To say that the Levellers are back is not strictly true because they’ve never really been away. The pioneers of political folk-punk have been touring every year since they formed in a Brighton pub in 1988.

And although the days of headlining Glastonbury are long gone, they can still pull in the crowds, playing to more than 100,000 people at gigs across Europe last year.

The Levellers’ new album Truth and Lies is a return to form and the best since their mid-Nineties heyday. From the punk guitar riff of Last Man Alive to the anti-war rocker Knot around the World and the endearing pop singalong For Us All, it’s clear that they can still weave social commentary together with driving rhythms and catchy melodies.

Mark Chadwick reflects: “It’s a fast, bouncy record because the band has found more energy recently. The last few albums have been more collections of song but this one has a very pointed direction.”

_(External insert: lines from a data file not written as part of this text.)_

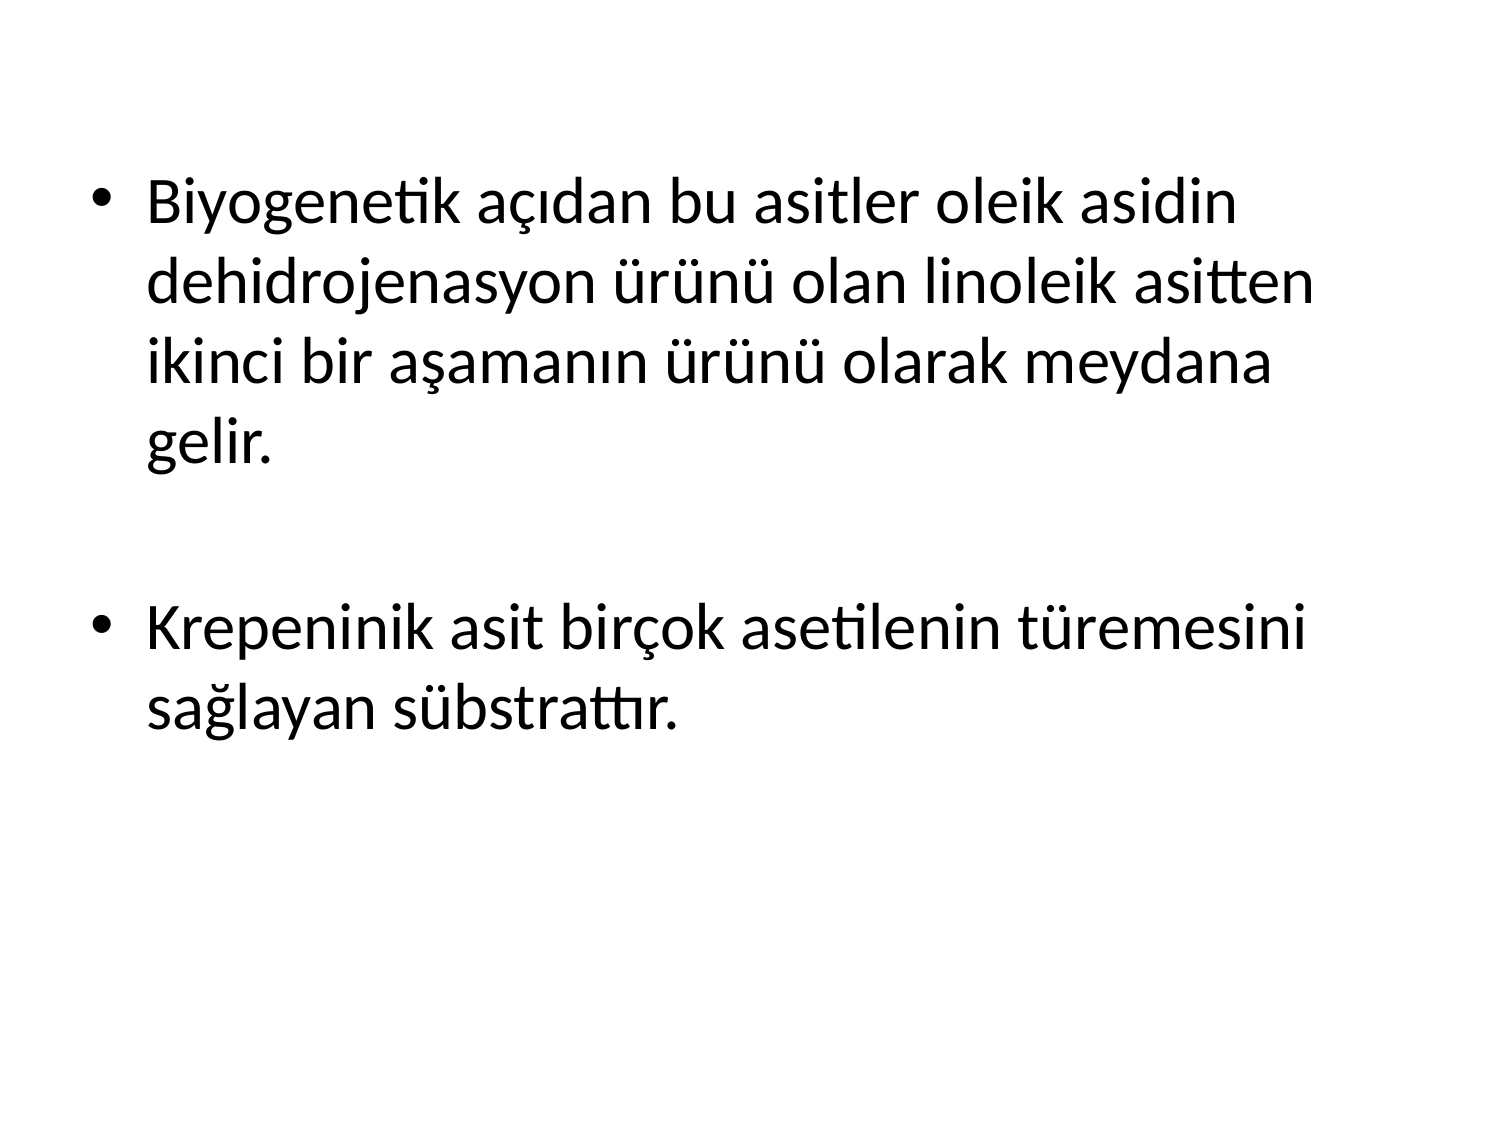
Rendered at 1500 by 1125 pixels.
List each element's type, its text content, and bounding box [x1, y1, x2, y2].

list Biyogenetik açıdan bu asitler oleik asidin dehidrojenasyon ürünü olan linoleik asitten ikinci bir aşamanın ürünü olarak meydana gelir. Krepeninik asit birçok asetilenin türemesini sağlayan sübstrattır. [75, 149, 1425, 1005]
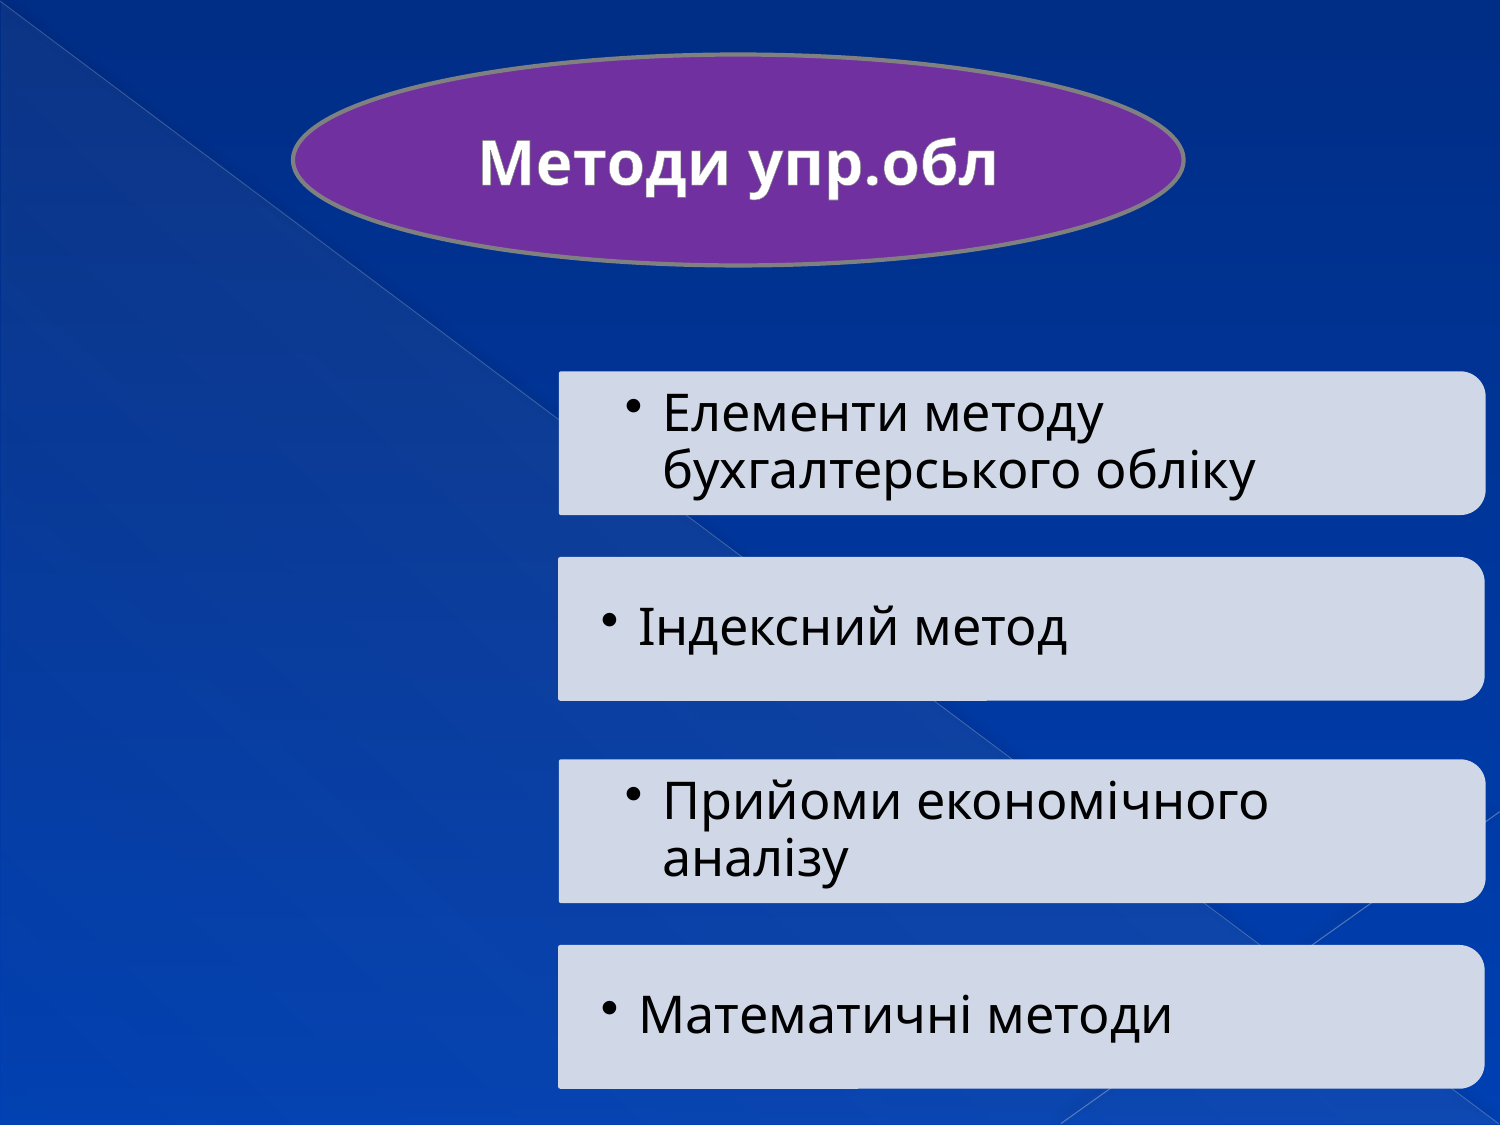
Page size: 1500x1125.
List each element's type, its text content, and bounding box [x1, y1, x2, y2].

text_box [560, 761, 1500, 902]
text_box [560, 373, 1500, 514]
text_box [559, 946, 1483, 1087]
text_box Методи упр.обл [290, 52, 1186, 268]
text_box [559, 558, 1483, 699]
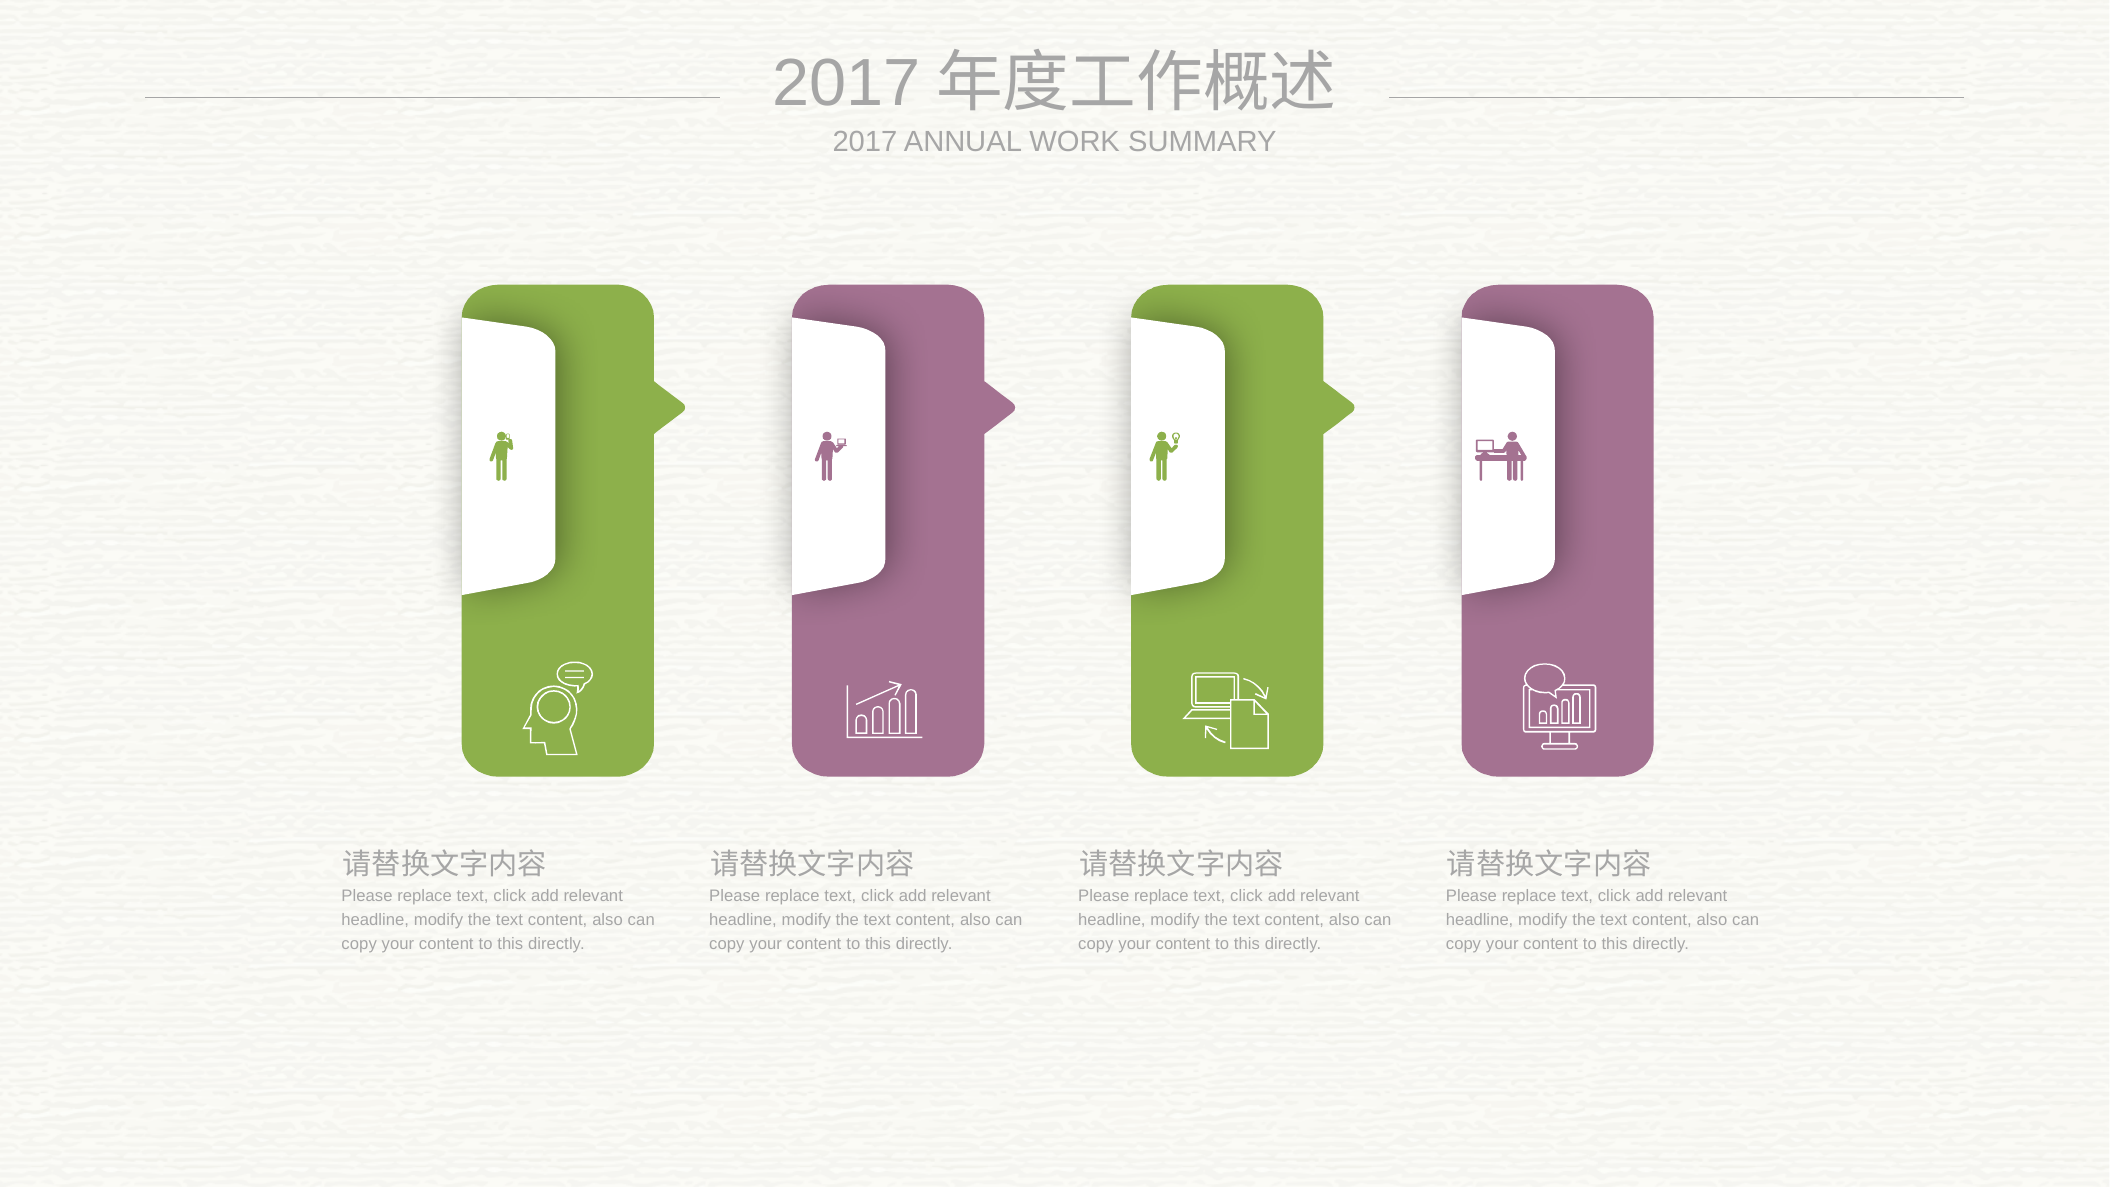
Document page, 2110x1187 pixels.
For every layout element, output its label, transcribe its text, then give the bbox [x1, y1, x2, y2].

text_box [1131, 284, 1355, 661]
text_box Please replace text, click add relevant headline, modify the text content, also can copy your content to this directly. [326, 873, 677, 960]
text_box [522, 661, 1597, 756]
text_box Please replace text, click add relevant headline, modify the text content, also can copy your content to this directly. [1063, 873, 1414, 960]
text_box [461, 284, 686, 777]
text_box 2017年度工作概述 [730, 98, 1379, 119]
text_box [794, 756, 982, 777]
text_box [1131, 317, 1225, 596]
text_box [791, 284, 1016, 661]
text_box Please replace text, click add relevant headline, modify the text content, also can copy your content to this directly. [1431, 873, 1782, 960]
text_box 请替换文字内容 [327, 831, 563, 888]
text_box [791, 317, 886, 596]
text_box 请替换文字内容 [1432, 831, 1667, 888]
picture [0, 0, 2110, 1187]
text_box [1133, 756, 1321, 777]
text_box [1461, 317, 1555, 596]
text_box Please replace text, click add relevant headline, modify the text content, also can copy your content to this directly. [694, 873, 1045, 960]
text_box 请替换文字内容 [1064, 831, 1299, 888]
text_box 2017 ANNUAL WORK SUMMARY [824, 122, 1285, 158]
text_box 请替换文字内容 [695, 831, 930, 888]
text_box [461, 317, 556, 596]
text_box [1461, 284, 1654, 777]
text_box 2017年度工作概述 [730, 38, 1379, 96]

“There’s so much angst in the world at the moment and this album addresses that. It’s about a desperate need to do something. There’s a morass of truth and lies out there: with the advent of modern media, we’re bombarded with information. Are we going to become greener or continue f***ing things up?”

The Levellers’ music has always had a political edge and they were one of the few bands of their generation to translate this into mainstream commercial success, selling more than six million records, including two number one albums, in the Nineties.

But mixing music and politics is fraught with difficulties, as Chadwick acknowledges: “It’s understandable why a lot of bands shy away from being political. People think you’re po-faced and serious and you don’t know how to have a laugh. We’re a rock’n’roll band first and foremost but we make political statements when we feel required to do so.”

Many of the band’s biggest hits Just the One, Far from Home, Beautiful Day are uplifting tunes with no political agenda. And Make U Happy, the first single from the new album, shows that they haven’t forgotten how to write a feel-good pop tune with a catchy chorus: ” I would love to make you happy, but I’m busy with my mind/ I would love to make your world right/ I need your help and you need mine.”

The Levellers have indeed been very busy recently and have embarked on yet another tour. Even though they’re promoting a new album, the old classics figure heavily in the set. They still belt out songs they’ve been playing for over a decade with as much gusto as ever, to the delight of the audience. The moshpit goes wild to classic anthems such as Liberty Song, Riverflow and Sell Out from 1991’s landmark album Levelling the Land.

The band have also launched their own festival, Beautiful Days. Now in its third year, the three-day festival in Devon attracts 10,000 people. It was conceived as a less commercial alternative to the bigger festivals that offered little more than “beers, bands and burgers”. Costs of food and drink are kept low and all produce is locally sourced.

Running an eco-friendly festival in the West Country seems entirely appropriate for a band that inadvertently became the leaders of the “crusty” movement.

But the band has never been comfortable with the crusty tag: “It’s a complete misnomer that our fanbase is made up of travellers. We haven’t had any at our gigs since the late Eighties. We attract families and teenagers who are first getting interested in politics. The crusty tag was totally inaccurate. We wash, we live in our own houses, now we have children that go to school.”

Mark Chadwick is now a married man with a three-year-old daughter and is trying to slow down a little, if his choice of drink is anything to go by. But he’s clearly labouring over the blackcurrant cordial so when I suggest something stronger, he doesn’t protest. After all, as the song says: “Have a drink, just the one to clear your head, it won’t be long.”